In this APOD, using the term "star trails" reminds of many nightly images taken from Earth, looking up. A favorite type of "star trails" image being an image from a camera aimed at Polaris. And this comparison begs a question. Is any of the motion indicated in the APOD the result of motion of GAIA? How is it possible to remove any such effects? I'm guessing that GAIA use a particular reference set for orientation(?) Perhaps some distant galaxies are treated as "fixed stars" for it?

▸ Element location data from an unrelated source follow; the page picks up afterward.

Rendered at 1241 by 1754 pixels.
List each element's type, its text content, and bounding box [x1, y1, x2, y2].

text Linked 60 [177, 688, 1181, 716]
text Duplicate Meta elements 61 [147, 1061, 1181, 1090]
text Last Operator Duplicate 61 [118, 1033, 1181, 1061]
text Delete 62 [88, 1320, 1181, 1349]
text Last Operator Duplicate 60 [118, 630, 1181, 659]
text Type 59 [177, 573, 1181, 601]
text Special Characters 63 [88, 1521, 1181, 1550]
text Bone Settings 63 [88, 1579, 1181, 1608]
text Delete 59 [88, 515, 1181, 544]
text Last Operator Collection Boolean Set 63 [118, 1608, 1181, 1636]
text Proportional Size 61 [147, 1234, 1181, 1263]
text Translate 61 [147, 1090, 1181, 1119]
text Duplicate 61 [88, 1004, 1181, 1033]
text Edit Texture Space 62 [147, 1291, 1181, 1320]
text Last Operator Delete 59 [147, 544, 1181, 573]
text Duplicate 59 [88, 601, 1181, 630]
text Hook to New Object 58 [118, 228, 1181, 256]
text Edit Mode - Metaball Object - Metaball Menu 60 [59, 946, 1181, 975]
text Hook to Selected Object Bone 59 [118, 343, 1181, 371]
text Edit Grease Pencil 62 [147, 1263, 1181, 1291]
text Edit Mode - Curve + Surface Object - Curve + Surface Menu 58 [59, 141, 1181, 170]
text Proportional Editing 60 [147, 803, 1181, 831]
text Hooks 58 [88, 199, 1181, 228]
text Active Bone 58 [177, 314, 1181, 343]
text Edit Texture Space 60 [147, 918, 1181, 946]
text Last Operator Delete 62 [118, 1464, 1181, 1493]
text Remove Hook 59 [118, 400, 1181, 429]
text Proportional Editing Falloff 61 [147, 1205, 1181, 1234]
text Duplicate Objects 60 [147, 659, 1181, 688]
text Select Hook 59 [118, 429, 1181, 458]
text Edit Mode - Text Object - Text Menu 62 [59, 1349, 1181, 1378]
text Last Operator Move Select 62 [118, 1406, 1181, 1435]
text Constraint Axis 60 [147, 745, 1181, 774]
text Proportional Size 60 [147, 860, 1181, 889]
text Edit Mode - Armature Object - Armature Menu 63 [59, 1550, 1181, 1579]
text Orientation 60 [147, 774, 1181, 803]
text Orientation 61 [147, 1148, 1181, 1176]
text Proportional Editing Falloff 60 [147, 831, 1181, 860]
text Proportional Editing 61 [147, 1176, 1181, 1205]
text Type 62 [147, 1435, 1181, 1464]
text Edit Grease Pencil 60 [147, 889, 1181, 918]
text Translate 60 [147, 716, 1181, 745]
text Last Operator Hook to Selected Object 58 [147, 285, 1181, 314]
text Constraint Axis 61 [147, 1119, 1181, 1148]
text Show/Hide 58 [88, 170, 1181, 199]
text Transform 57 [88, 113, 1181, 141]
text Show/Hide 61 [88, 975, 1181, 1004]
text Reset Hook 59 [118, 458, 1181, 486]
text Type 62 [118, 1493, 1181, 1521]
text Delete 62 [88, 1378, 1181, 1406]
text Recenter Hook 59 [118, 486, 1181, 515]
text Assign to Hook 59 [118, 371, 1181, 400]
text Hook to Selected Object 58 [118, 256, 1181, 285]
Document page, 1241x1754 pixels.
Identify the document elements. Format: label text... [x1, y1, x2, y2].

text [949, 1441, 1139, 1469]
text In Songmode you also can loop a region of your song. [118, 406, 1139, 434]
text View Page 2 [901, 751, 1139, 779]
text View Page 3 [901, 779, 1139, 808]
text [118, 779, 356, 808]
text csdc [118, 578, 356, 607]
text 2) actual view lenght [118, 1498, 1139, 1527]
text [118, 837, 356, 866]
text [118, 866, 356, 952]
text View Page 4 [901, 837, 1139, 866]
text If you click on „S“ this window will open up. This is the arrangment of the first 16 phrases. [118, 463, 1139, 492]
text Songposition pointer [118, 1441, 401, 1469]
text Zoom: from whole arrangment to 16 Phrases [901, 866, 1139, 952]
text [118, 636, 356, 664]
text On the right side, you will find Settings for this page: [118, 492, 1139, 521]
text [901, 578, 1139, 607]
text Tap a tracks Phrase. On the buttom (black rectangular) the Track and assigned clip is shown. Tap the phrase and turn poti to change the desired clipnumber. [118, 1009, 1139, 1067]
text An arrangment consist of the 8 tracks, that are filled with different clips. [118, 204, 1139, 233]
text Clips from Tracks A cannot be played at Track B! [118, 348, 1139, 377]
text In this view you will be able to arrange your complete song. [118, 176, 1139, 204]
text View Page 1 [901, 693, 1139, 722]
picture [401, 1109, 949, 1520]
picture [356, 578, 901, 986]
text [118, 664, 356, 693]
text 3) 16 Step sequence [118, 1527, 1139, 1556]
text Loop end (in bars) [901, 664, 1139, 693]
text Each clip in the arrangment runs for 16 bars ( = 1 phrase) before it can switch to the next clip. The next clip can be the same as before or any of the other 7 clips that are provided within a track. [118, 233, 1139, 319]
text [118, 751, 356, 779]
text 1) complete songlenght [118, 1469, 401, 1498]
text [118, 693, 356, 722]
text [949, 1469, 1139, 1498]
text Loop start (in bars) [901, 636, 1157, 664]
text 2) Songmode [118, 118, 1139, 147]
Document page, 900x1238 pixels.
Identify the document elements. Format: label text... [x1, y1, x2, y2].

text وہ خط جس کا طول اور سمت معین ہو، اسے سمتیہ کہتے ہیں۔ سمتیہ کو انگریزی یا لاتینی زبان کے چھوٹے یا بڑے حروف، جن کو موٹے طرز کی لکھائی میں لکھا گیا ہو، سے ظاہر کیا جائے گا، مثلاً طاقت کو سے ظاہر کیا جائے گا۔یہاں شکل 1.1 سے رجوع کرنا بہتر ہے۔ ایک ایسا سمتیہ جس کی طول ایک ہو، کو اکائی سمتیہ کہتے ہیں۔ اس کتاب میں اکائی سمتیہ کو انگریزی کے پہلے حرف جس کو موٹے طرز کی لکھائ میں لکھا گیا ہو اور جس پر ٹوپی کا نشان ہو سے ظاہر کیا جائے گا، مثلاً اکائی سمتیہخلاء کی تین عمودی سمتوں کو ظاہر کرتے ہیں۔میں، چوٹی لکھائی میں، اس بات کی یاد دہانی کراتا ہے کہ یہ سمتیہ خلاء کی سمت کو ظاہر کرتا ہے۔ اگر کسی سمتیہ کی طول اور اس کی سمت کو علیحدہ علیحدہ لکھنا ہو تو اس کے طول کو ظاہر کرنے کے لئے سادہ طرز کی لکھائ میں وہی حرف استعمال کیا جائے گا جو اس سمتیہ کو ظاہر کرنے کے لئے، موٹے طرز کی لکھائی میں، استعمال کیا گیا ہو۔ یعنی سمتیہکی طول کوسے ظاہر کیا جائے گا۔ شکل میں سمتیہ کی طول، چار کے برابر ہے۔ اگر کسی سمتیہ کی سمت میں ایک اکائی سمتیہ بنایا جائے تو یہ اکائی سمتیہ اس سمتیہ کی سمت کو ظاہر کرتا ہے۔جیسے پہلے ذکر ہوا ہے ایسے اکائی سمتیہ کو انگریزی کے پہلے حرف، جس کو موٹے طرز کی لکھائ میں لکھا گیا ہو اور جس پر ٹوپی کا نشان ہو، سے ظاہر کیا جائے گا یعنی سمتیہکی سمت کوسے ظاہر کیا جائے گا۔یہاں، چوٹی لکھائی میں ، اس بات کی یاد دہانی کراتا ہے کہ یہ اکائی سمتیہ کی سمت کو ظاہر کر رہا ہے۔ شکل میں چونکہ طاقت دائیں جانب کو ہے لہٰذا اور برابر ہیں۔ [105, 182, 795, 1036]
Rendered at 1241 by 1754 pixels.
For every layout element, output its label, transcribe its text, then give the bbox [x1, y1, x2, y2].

A second question. If this is just numeric data turned into a visualization by drawing line segments, how is there color in the image? I think in addition to monotone line segments, there must be some other data imposed on the image. There was a discussion above of whether or not star airy disks were part of this image. Clearly there is something more than just rendering of line segments from ordered pairs of numbers.

[Chris Peterson]

In this APOD, using the term "star trails" reminds of many nightly images taken from Earth, looking up. A favorite type of "star trails" image being an image from a camera aimed at Polaris. And this comparison begs a question. Is any of the motion indicated in the APOD the result of motion of GAIA? How is it possible to remove any such effects? I'm guessing that GAIA use a particular reference set for orientation(?) Perhaps some distant galaxies are treated as "fixed stars" for it?

A second question. If this is just numeric data turned into a visualization by drawing line segments, how is there color in the image? I think in addition to monotone line segments, there must be some other data imposed on the image. There was a discussion above of whether or not star airy disks were part of this image. Clearly there is something more than just rendering of line segments from ordered pairs of numbers.

It's just numbers. The dataset is a catalog entry for each star which consists of the coordinates and a set of instrumental magnitudes as measured through different filters. That's where the color information comes from. And because the coordinates are remeasured regularly, there is also proper motion, which goes into the deconvolution process that produces the flow field (approximately, the trails, although if you look closely you'll see they aren't exactly trails).

Gaia's motion isn't a factor, other than in the sense that its own tiny vibrations and pointing errors contribute to the instrumental error in calculating the coordinates of the stars it measures.

[Bruce V. B.]

The image reminds me of a fingerprint. If each galaxy were to be photographed that way, I would guess that each galaxy would have its own "fingerprint", much as humans.